Corren tiempos de confusión. Los españoles, o lo que quede de ellos, asisten perplejos a una ceremonia prevista en la que los complejos de culpa crecen y se desarrollan como los capullos en primavera. Es este el día en que los habitantes de cada terruño empiezan a analizar severamente el atroz sistema de discriminación y racismo que permite que un padre de origen marroquí, llegado a España de forma ilegal, con trabajo, asistencia social asegurada, con respaldo moral por parte de no pocas asociaciones no gubernamentales, tenga que sufrir la ignominiosa afrenta de ver a sus hijos asistir a un colegio -que también le brinda la tierra de acogida- en el que se vislumbran algunos símbolos católicos tales como Cristos crucificados o imágenes de María, su madre.

En consecuencia con las enseñanzas recogidas en su tierra de origen, donde no hay más cera que la que arde y donde todo lo que se puede ser pasa por el Islam, ha comenzado a poner condiciones y ha exigido que sus hijos sean apartados de cualquier símbolo cristiano que pueda, antes o después, malear su íntegro espíritu musulmán.
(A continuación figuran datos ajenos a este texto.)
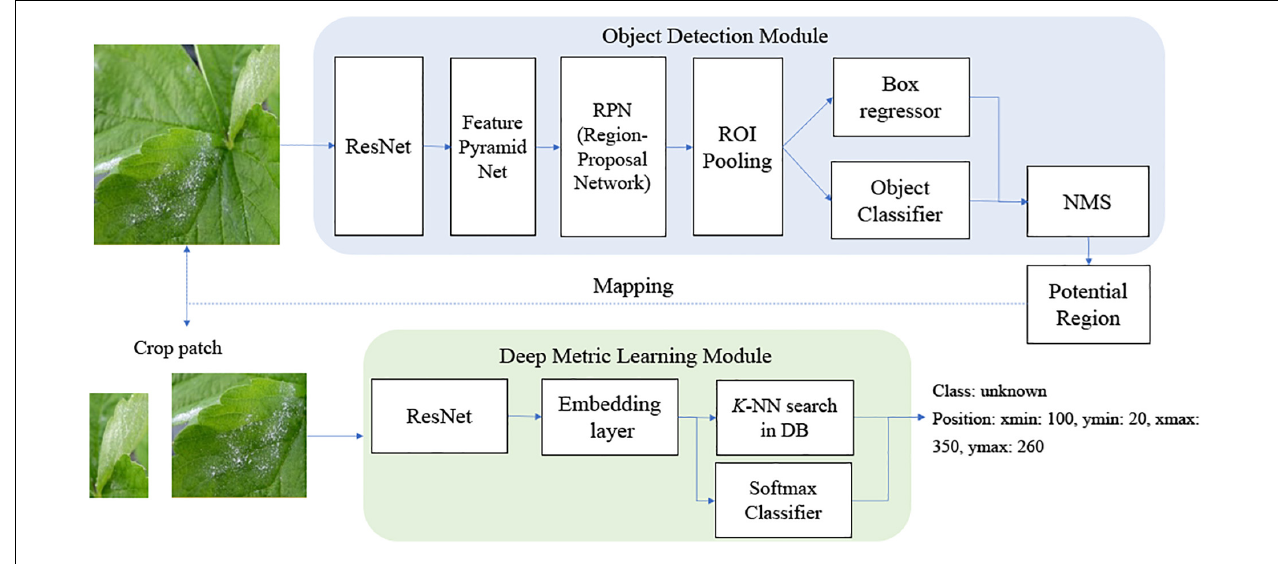
FIGURE 1 | Structure of overall scheme for inference.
Un grupo de irritados y muy solidarios ciudadanos españoles ha sumado su voz a la del marroquí ante lo que consideran una «falta de comprensión a su particularidad cultural y religiosa» y ha abogado por la supresión de cualquier símbolo religioso en cualquier escuela, coincidiendo en ello con la asociación marroquí o musulmana de turno que ha afirmado sin ningún tipo de rubor que «eso no pasaría si la enseñanza en España fuera verdaderamente laica». Toma del frasco.
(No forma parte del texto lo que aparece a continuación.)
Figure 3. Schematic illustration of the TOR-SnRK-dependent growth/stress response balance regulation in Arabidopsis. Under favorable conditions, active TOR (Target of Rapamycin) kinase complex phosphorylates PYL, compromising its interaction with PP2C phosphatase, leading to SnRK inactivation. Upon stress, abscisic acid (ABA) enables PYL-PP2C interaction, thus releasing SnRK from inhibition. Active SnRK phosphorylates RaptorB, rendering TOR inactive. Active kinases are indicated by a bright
Todavía resulta altamente improbable que los católicos tengan que pedir perdón por serlo y por querer que sus hijos acudan en su propio país a colegios en los que mínimamente se imparta una educación acorde con el humanismo cristiano, aunque todo se andará ya que aquí nunca hay que dar nada por perdido. El fenómeno de la multiculturalidad trae debates de este jaez: cuando desaparecen las culturas de referencia y en la sociedad se yuxtaponen diversos grupos, con normas distintas para cada uno y con principios de comportamiento basados en ritos o costumbres, se empieza a corroer de verdad el mismo concepto de civilización.

Eso lo ha dicho recientemente Azurmendi y casi lo crucifican unos cuantos ignorantes con cargo público y responsabilidad representativa: no saben que al referirse a la multiculturalidad no están haciendo mención a la conveniente y deseable convivencia de individuos procedentes de diferentes culturas que convergen en un esfuerzo común de tolerancia (tan en boca de todos, últimamente), sino a la inconveniencia de establecer sociedades en las que las normas y las reglas sean diferentes en cada barrio en función de la procedencia del mismo o de las creencias importadas de tierras en las que, por lo general, no abunda la diversidad.

Tenía razón Pujol cuando decía que todos los aires nuevos deben ser bienvenidos pero que una sociedad se venía abajo si no existía una cultura de referencia a la que asirse o a la que adaptarse. La española, por el momento, está fundamentada en una honda tradición cristiana, mejor o peor, que no ha impedido en momento alguno que cada cual aborde su vida según su particular creencia. Creer, como cree el padre de los niños marroquíes pendientes de escolarización y todo el coro de fervorosos solidarios con la tradición islámica, que van a envenenar a sus hijos a golpe de crucificados, es no saber bien adónde han venido a parar: la exquisita sociedad española, a la que se acusa más de una vez y casi siempre injustamente de racista, nada tiene que ver con aquellos lugares de donde provienen muchos de los que tanto se lamentan y en los que no suele admitirse ninguna otra verdad que la revelada por el profeta. Aquí, profetas, hay, desde luego, pero tienen menos carácter.